I have been receiving rx_csum_offload_errors on my interfaces on multiple VyOS routers. I’m running VyOS 1.4.2. One of the interface (eth13) is my IP Transit on one of my border router shown below:
I’ve searched what’s the error are actually is and it looks like there are checksum validation error for L3/L4 packets.
At the same time, my customer is complaining that they have packet loss on MTR tests that they run to an external destination. I did run the MTR tests on my own to the same destination, with the same routing backbone and encountered no packet loss at all. So I do believe those errors above might be related.
How can I determine which packet, source, destination etc that is causing this errors?
If its Intel e1000/e1000e you can try to disable offloading for TSO and GSO and see if that helps.
Seems to be an ongoing issue for the past months which Intel still havent fixed.
Other than that if its transceiverbased NIC then try to switch the transceiver and/or the cabling like patchcables or use a different port on the patchpanel.
I also do think it’s more of a local problem than external routing since I notice the errors for both external and internal interfaces from multiple VyOS 1.4.2 routers @roedie
@Apachez they are ixgbe interfaces. I would say all the transceivers and cables are really new from the factory (FS/Fiberstore). So the chances for multiple faulty are low. I’ve only noticed the error on routers that are actually forwards the traffic e.g. master VRRP router and main border router.
I’ve read somewhere if I disable the offload, the checksum calculation and verification will be done on the CPU instead.

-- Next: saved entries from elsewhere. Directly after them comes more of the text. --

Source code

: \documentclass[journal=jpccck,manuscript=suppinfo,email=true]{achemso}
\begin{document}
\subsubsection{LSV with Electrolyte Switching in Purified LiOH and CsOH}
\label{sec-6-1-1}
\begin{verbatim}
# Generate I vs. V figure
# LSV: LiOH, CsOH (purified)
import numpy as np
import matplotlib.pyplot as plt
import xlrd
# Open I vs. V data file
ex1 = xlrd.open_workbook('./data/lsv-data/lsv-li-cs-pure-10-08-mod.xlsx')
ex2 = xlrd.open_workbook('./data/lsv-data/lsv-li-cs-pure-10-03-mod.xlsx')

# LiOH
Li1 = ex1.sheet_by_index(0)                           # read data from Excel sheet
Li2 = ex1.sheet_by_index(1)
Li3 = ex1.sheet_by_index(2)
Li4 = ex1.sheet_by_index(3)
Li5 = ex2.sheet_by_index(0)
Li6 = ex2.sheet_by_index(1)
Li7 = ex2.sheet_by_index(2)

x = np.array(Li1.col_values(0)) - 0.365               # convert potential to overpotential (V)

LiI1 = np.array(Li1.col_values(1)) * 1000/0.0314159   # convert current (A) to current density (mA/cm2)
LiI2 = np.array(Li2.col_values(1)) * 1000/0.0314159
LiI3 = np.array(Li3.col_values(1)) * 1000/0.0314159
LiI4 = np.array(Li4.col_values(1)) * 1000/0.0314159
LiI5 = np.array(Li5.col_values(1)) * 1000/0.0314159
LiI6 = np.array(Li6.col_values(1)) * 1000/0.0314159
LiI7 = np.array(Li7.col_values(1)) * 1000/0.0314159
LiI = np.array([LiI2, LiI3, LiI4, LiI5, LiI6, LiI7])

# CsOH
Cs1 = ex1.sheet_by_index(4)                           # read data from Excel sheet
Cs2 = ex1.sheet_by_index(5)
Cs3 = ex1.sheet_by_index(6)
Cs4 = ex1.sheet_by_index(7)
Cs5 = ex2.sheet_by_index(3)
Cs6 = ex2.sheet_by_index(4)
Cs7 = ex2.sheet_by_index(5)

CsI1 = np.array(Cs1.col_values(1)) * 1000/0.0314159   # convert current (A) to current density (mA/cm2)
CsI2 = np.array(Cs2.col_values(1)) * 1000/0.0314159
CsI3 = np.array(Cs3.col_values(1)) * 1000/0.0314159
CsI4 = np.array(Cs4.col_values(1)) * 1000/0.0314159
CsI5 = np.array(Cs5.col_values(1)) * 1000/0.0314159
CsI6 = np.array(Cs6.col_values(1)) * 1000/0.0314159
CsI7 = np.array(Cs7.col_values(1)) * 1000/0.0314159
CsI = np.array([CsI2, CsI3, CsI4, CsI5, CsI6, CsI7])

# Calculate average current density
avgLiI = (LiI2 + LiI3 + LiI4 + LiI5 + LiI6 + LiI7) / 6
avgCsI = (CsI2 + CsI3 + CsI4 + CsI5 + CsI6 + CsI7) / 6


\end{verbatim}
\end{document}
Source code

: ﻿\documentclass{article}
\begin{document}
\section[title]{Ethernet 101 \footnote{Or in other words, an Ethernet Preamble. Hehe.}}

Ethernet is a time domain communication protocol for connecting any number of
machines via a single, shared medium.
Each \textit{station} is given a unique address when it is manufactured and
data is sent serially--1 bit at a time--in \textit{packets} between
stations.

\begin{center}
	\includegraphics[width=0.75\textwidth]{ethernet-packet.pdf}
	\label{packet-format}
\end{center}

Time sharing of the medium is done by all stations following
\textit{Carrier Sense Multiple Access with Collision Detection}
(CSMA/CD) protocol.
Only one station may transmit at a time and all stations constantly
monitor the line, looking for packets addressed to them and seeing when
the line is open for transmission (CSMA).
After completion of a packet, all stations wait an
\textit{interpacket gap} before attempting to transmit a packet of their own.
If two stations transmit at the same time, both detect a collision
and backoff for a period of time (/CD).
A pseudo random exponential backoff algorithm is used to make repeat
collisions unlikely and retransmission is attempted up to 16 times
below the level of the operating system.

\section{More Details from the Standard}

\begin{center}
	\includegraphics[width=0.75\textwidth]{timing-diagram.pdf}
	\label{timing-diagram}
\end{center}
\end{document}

Doesn’t this mean the errors are still there, just that they’re now processed by the CPU? Which is also going to increase the CPU load.
Now if you have the checksum errors with default settings of offloading but they go away when you disable TSO and GSO offloading (which is the ongoing issue with Intel NICs mainly e1000/e1000e but it can exist with others aswell) and the checksum errors vanishes then we for sure know that it is the issue of broken Intel drivers.
If the checksumerrors remains (dont forget to reboot the device aswell and just because its troubleshooting do it with a complete poweroff aka disconnect from the powergrid for +10 seconds or so) then the error is either with the card itself (faulty chip, faulty phy, faulty connector) or bad cabling.
You can after replacing transceivers and cables and patchpanels (doesnt matter if they are new, they could have been damanaged in transport from China to your place) also verify that you have data from a specific source.
Preferly disconnect all networkcables and just connect a laptop with a direct TP cable (no patchpanels in between) to verify if you can reproduce the error or not and by that have as few devices (and components) involved during the troubleshooting in order to verify what is actually the fix.